Get/DELETE /refresh/get_all interface implementation classes, currently the proxy pool is only responsible for managing proxy, the future may have more functions, such as proxy and crawler binding, proxy and account binding and so on;

ProxyGetter:

Agent to obtain the relevant code, currently grab the fast agent, agent 66, agent, agent, west thorn agent, Guobanjia the free agent of the five websites, the test of the five websites updated every day available agent only sixty or seventy, of course, also support their own extension agent interface;

Schedule:

Timed task-related code, now just implement timed to refresh code, and verify available agents, using multi-process;

Util:

Holds some common module methods or functions, including GetConfig: classes that read config. Ini, ConfigParse: Integrated override ConfigParser class to make it case-sensitive, Singleton: implement Singleton, LazyProperty: implement lazy calculation of class attributes. And so on;

Other documents:

Ini configuration file, database configuration and proxy access interface configuration, you can add a new proxy access method in GetFreeProxy, and register in config. ini to use;

4, installation,

Download code:

Git clone [email protected]: jhao104 / proxy_pool. Git or download the zip file to https://github.com/jhao104/proxy_pool directlyCopy the code

Install dependencies:

pip install -r requirements.txt
Copy the code

Activation:

Ini to configure your SSDB to Schedule: >>> Python proxyrefreshschedule. py to API: >>> Python proxyapi.pyCopy the code

5, use

After the scheduled task is started, all agents are fetched into the database and verified using the agent fetch method.
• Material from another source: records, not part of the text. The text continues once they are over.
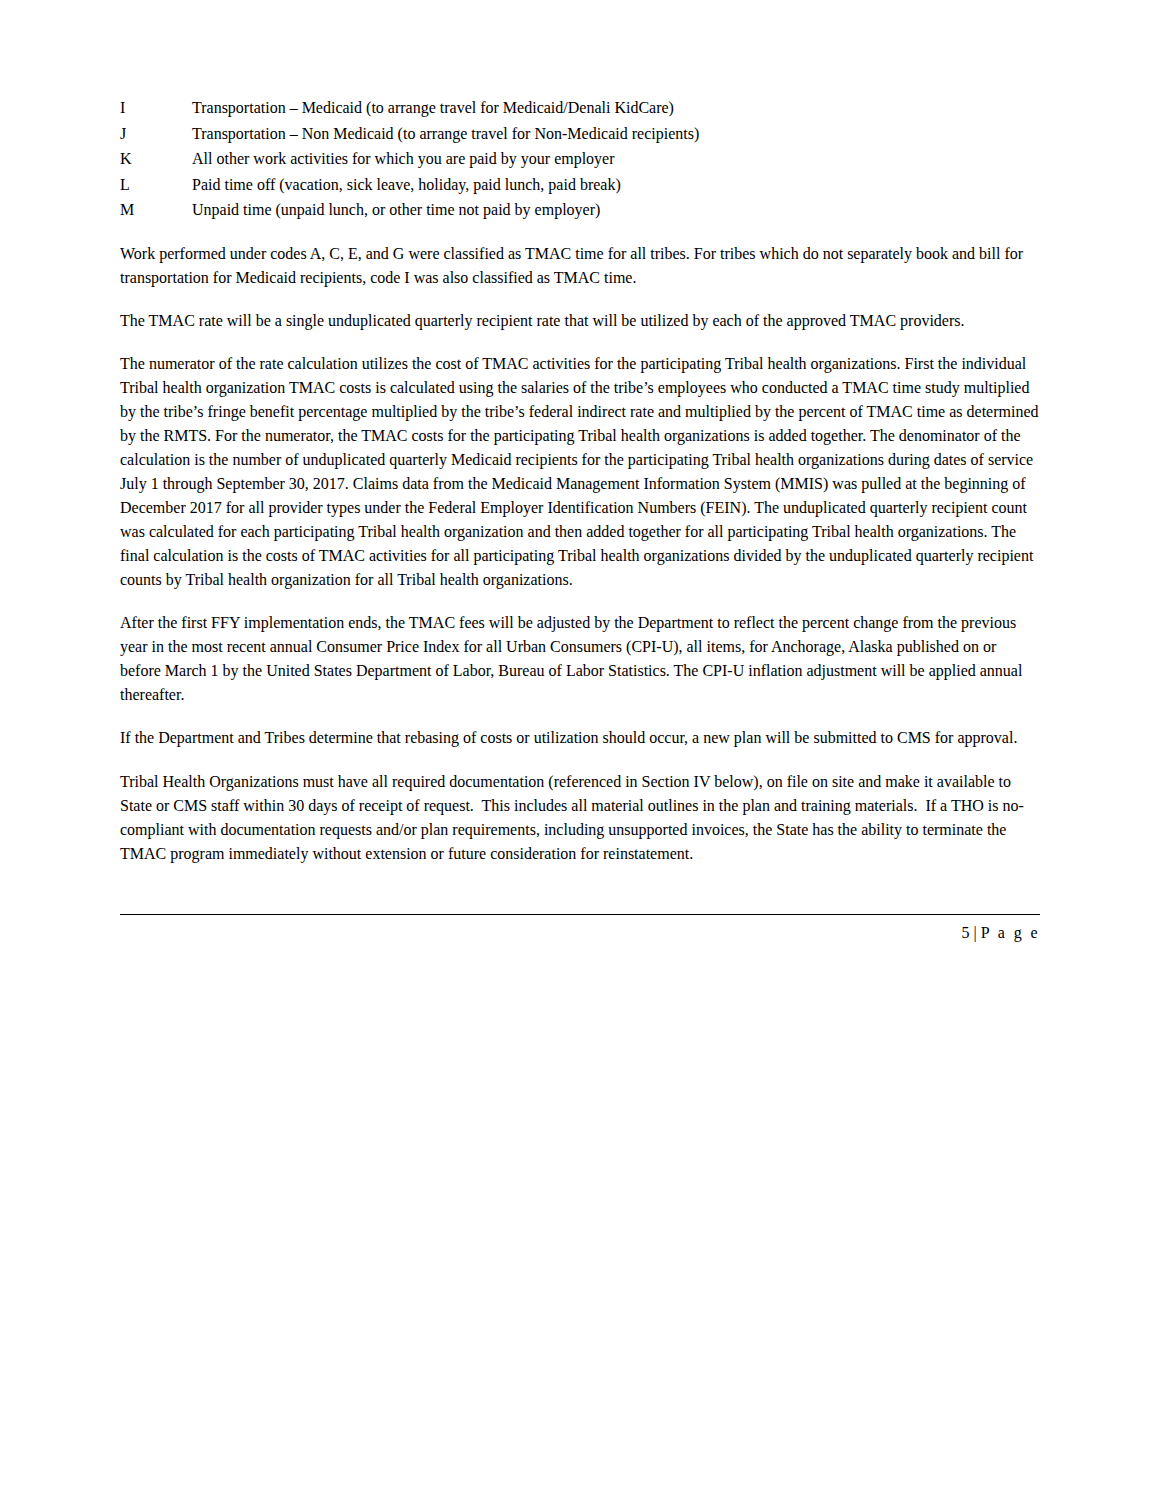ITransportation – Medicaid (to arrange travel for Medicaid/Denali KidCare)
JTransportation – Non Medicaid (to arrange travel for Non-Medicaid recipients)
KAll other work activities for which you are paid by your employer
LPaid time off (vacation, sick leave, holiday, paid lunch, paid break)
MUnpaid time (unpaid lunch, or other time not paid by employer)
Work performed under codes A, C, E, and G were classified as TMAC time for all tribes. For tribes which do not separately book and bill for transportation for Medicaid recipients, code I was also classified as TMAC time.
The TMAC rate will be a single unduplicated quarterly recipient rate that will be utilized by each of the approved TMAC providers.
The numerator of the rate calculation utilizes the cost of TMAC activities for the participating Tribal health organizations. First the individual Tribal health organization TMAC costs is calculated using the salaries of the tribe’s employees who conducted a TMAC time study multiplied by the tribe’s fringe benefit percentage multiplied by the tribe’s federal indirect rate and multiplied by the percent of TMAC time as determined by the RMTS. For the numerator, the TMAC costs for the participating Tribal health organizations is added together. The denominator of the calculation is the number of unduplicated quarterly Medicaid recipients for the participating Tribal health organizations during dates of service July 1 through September 30, 2017. Claims data from the Medicaid Management Information System (MMIS) was pulled at the beginning of December 2017 for all provider types under the Federal Employer Identification Numbers (FEIN). The unduplicated quarterly recipient count was calculated for each participating Tribal health organization and then added together for all participating Tribal health organizations. The final calculation is the costs of TMAC activities for all participating Tribal health organizations divided by the unduplicated quarterly recipient counts by Tribal health organization for all Tribal health organizations.
After the first FFY implementation ends, the TMAC fees will be adjusted by the Department to reflect the percent change from the previous year in the most recent annual Consumer Price Index for all Urban Consumers (CPI-U), all items, for Anchorage, Alaska published on or before March 1 by the United States Department of Labor, Bureau of Labor Statistics. The CPI-U inflation adjustment will be applied annual thereafter.
If the Department and Tribes determine that rebasing of costs or utilization should occur, a new plan will be submitted to CMS for approval.
Tribal Health Organizations must have all required documentation (referenced in Section IV below), on file on site and make it available to State or CMS staff within 30 days of receipt of request. This includes all material outlines in the plan and training materials. If a THO is no-compliant with documentation requests and/or plan requirements, including unsupported invoices, the State has the ability to terminate the TMAC program immediately without extension or future consideration for reinstatement.
5 | P a g e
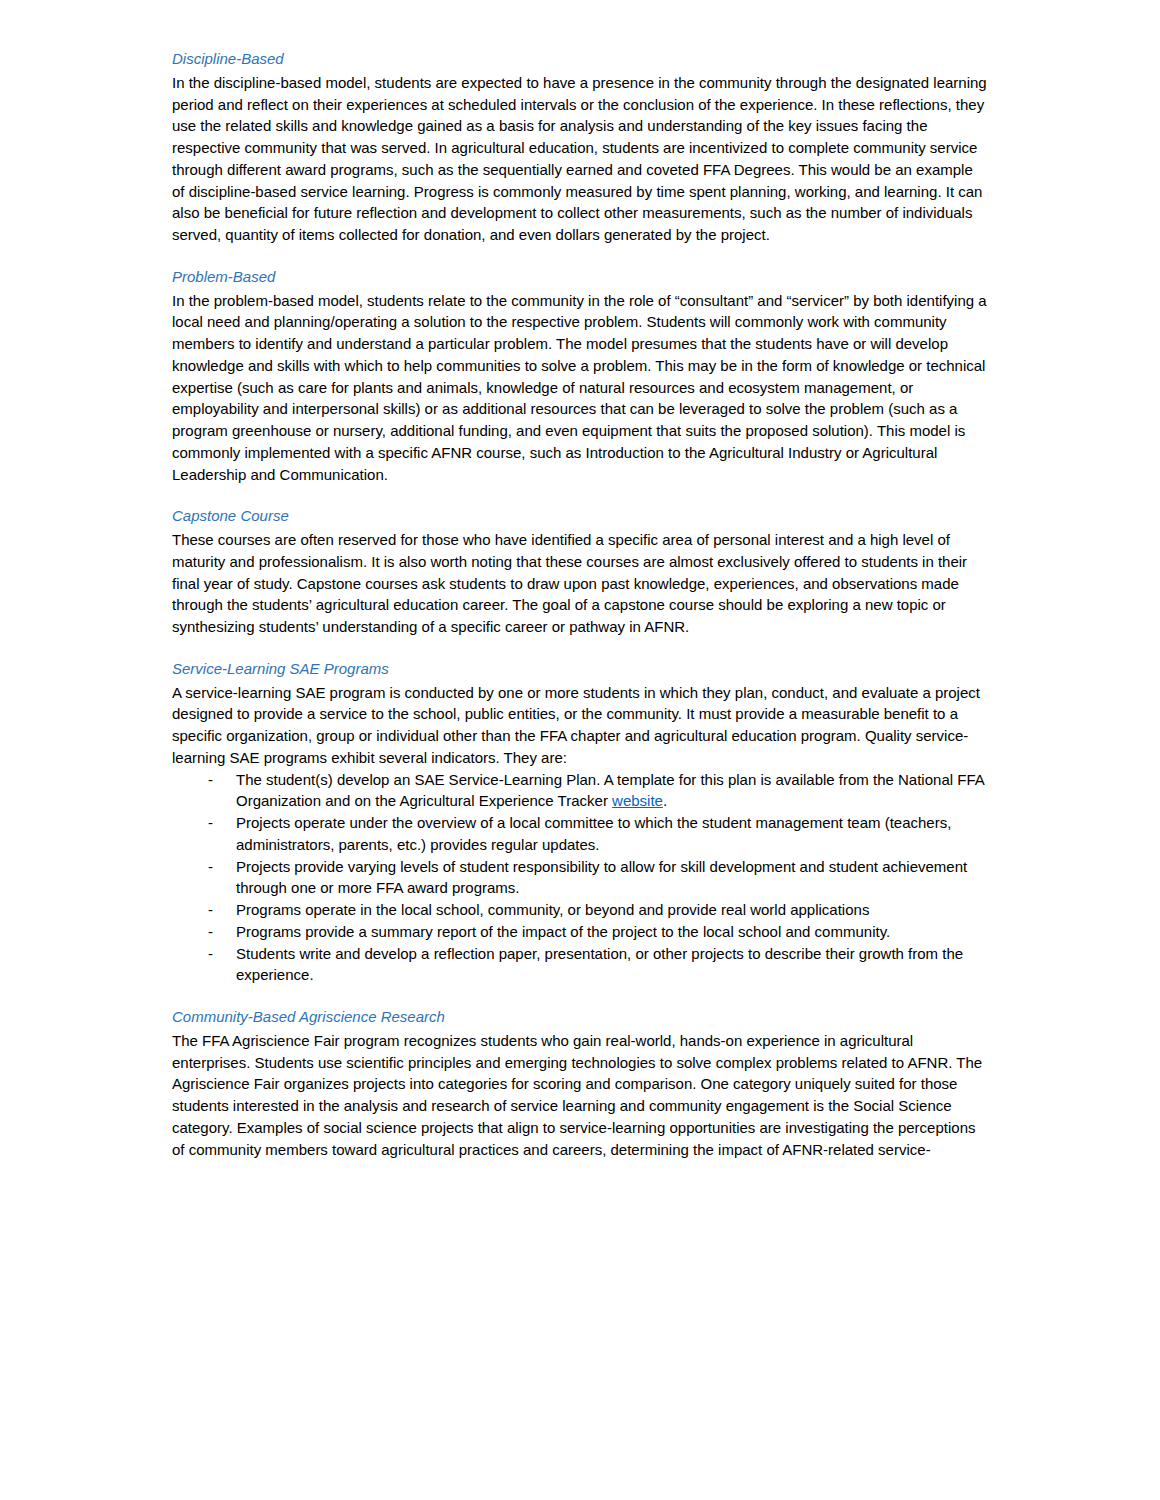Discipline-Based
In the discipline-based model, students are expected to have a presence in the community through the designated learning period and reflect on their experiences at scheduled intervals or the conclusion of the experience. In these reflections, they use the related skills and knowledge gained as a basis for analysis and understanding of the key issues facing the respective community that was served. In agricultural education, students are incentivized to complete community service through different award programs, such as the sequentially earned and coveted FFA Degrees. This would be an example of discipline-based service learning. Progress is commonly measured by time spent planning, working, and learning. It can also be beneficial for future reflection and development to collect other measurements, such as the number of individuals served, quantity of items collected for donation, and even dollars generated by the project.
Problem-Based
In the problem-based model, students relate to the community in the role of “consultant” and “servicer” by both identifying a local need and planning/operating a solution to the respective problem. Students will commonly work with community members to identify and understand a particular problem. The model presumes that the students have or will develop knowledge and skills with which to help communities to solve a problem. This may be in the form of knowledge or technical expertise (such as care for plants and animals, knowledge of natural resources and ecosystem management, or employability and interpersonal skills) or as additional resources that can be leveraged to solve the problem (such as a program greenhouse or nursery, additional funding, and even equipment that suits the proposed solution). This model is commonly implemented with a specific AFNR course, such as Introduction to the Agricultural Industry or Agricultural Leadership and Communication.
Capstone Course
These courses are often reserved for those who have identified a specific area of personal interest and a high level of maturity and professionalism. It is also worth noting that these courses are almost exclusively offered to students in their final year of study. Capstone courses ask students to draw upon past knowledge, experiences, and observations made through the students’ agricultural education career. The goal of a capstone course should be exploring a new topic or synthesizing students’ understanding of a specific career or pathway in AFNR.
Service-Learning SAE Programs
A service-learning SAE program is conducted by one or more students in which they plan, conduct, and evaluate a project designed to provide a service to the school, public entities, or the community. It must provide a measurable benefit to a specific organization, group or individual other than the FFA chapter and agricultural education program. Quality service-learning SAE programs exhibit several indicators. They are:
The student(s) develop an SAE Service-Learning Plan. A template for this plan is available from the National FFA Organization and on the Agricultural Experience Tracker website.
Projects operate under the overview of a local committee to which the student management team (teachers, administrators, parents, etc.) provides regular updates.
Projects provide varying levels of student responsibility to allow for skill development and student achievement through one or more FFA award programs.
Programs operate in the local school, community, or beyond and provide real world applications
Programs provide a summary report of the impact of the project to the local school and community.
Students write and develop a reflection paper, presentation, or other projects to describe their growth from the experience.
Community-Based Agriscience Research
The FFA Agriscience Fair program recognizes students who gain real-world, hands-on experience in agricultural enterprises. Students use scientific principles and emerging technologies to solve complex problems related to AFNR. The Agriscience Fair organizes projects into categories for scoring and comparison. One category uniquely suited for those students interested in the analysis and research of service learning and community engagement is the Social Science category. Examples of social science projects that align to service-learning opportunities are investigating the perceptions of community members toward agricultural practices and careers, determining the impact of AFNR-related service-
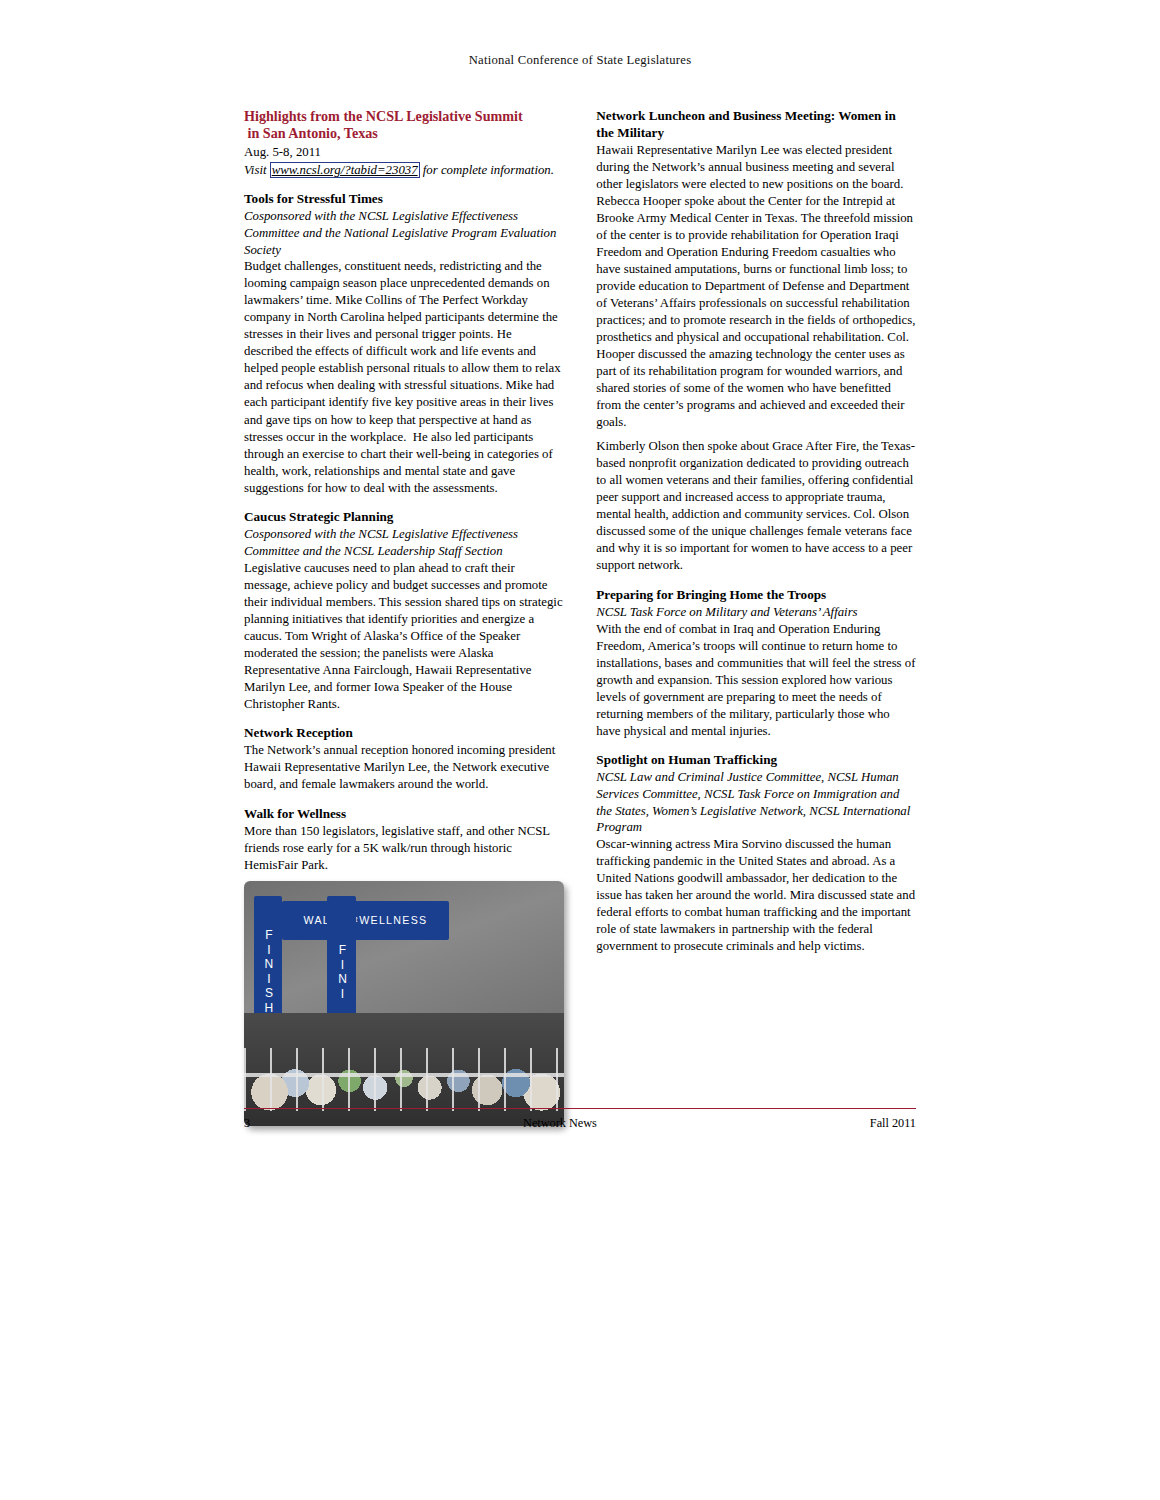National Conference of State Legislatures
Highlights from the NCSL Legislative Summit
in San Antonio, Texas
Aug. 5-8, 2011
Visit www.ncsl.org/?tabid=23037 for complete information.
Tools for Stressful Times
Cosponsored with the NCSL Legislative Effectiveness Committee and the National Legislative Program Evaluation Society
Budget challenges, constituent needs, redistricting and the looming campaign season place unprecedented demands on lawmakers’ time. Mike Collins of The Perfect Workday company in North Carolina helped participants determine the stresses in their lives and personal trigger points. He described the effects of difficult work and life events and helped people establish personal rituals to allow them to relax and refocus when dealing with stressful situations. Mike had each participant identify five key positive areas in their lives and gave tips on how to keep that perspective at hand as stresses occur in the workplace. He also led participants through an exercise to chart their well-being in categories of health, work, relationships and mental state and gave suggestions for how to deal with the assessments.
Caucus Strategic Planning
Cosponsored with the NCSL Legislative Effectiveness Committee and the NCSL Leadership Staff Section
Legislative caucuses need to plan ahead to craft their message, achieve policy and budget successes and promote their individual members. This session shared tips on strategic planning initiatives that identify priorities and energize a caucus. Tom Wright of Alaska’s Office of the Speaker moderated the session; the panelists were Alaska Representative Anna Fairclough, Hawaii Representative Marilyn Lee, and former Iowa Speaker of the House Christopher Rants.
Network Reception
The Network’s annual reception honored incoming president Hawaii Representative Marilyn Lee, the Network executive board, and female lawmakers around the world.
Walk for Wellness
More than 150 legislators, legislative staff, and other NCSL friends rose early for a 5K walk/run through historic HemisFair Park.
WALK FOR WELLNESS
FINISH
FINI
Network Luncheon and Business Meeting: Women in the Military
Hawaii Representative Marilyn Lee was elected president during the Network’s annual business meeting and several other legislators were elected to new positions on the board. Rebecca Hooper spoke about the Center for the Intrepid at Brooke Army Medical Center in Texas. The threefold mission of the center is to provide rehabilitation for Operation Iraqi Freedom and Operation Enduring Freedom casualties who have sustained amputations, burns or functional limb loss; to provide education to Department of Defense and Department of Veterans’ Affairs professionals on successful rehabilitation practices; and to promote research in the fields of orthopedics, prosthetics and physical and occupational rehabilitation. Col. Hooper discussed the amazing technology the center uses as part of its rehabilitation program for wounded warriors, and shared stories of some of the women who have benefitted from the center’s programs and achieved and exceeded their goals.
Kimberly Olson then spoke about Grace After Fire, the Texas-based nonprofit organization dedicated to providing outreach to all women veterans and their families, offering confidential peer support and increased access to appropriate trauma, mental health, addiction and community services. Col. Olson discussed some of the unique challenges female veterans face and why it is so important for women to have access to a peer support network.
Preparing for Bringing Home the Troops
NCSL Task Force on Military and Veterans’ Affairs
With the end of combat in Iraq and Operation Enduring Freedom, America’s troops will continue to return home to installations, bases and communities that will feel the stress of growth and expansion. This session explored how various levels of government are preparing to meet the needs of returning members of the military, particularly those who have physical and mental injuries.
Spotlight on Human Trafficking
NCSL Law and Criminal Justice Committee, NCSL Human Services Committee, NCSL Task Force on Immigration and the States, Women’s Legislative Network, NCSL International Program
Oscar-winning actress Mira Sorvino discussed the human trafficking pandemic in the United States and abroad. As a United Nations goodwill ambassador, her dedication to the issue has taken her around the world. Mira discussed state and federal efforts to combat human trafficking and the important role of state lawmakers in partnership with the federal government to prosecute criminals and help victims.
3
Network News
Fall 2011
By default, the command is executed every 20 minutes. About a minute or two after the scheduled task starts, you can see the refreshed agents available in the SSDB:



After starting proxyapi.py, you can use the interface to get the proxy in the browser. Here is a screenshot from the browser:

The index page:



Get the page:



The get_all page:



If you want to use it in the crawler code, you can wrap this API into a function and use it directly, for example:

The import requests def get_proxy () : return requests. Get (" http://127.0.0.1:5000/get/ "). The content def delete_proxy (proxy) : Requests. The get (" http://127.0.0.1:5000/delete/? proxy={}".format(proxy)) # your spider code def spider(): # .... requests.get('https://www.example.com', proxies={"http": "http://{}".format(get_proxy)}) # ....Copy the code

6, the last

Time is short, function and code are relatively simple, later have time to improve. Give a star on Github if you like it. Thank you!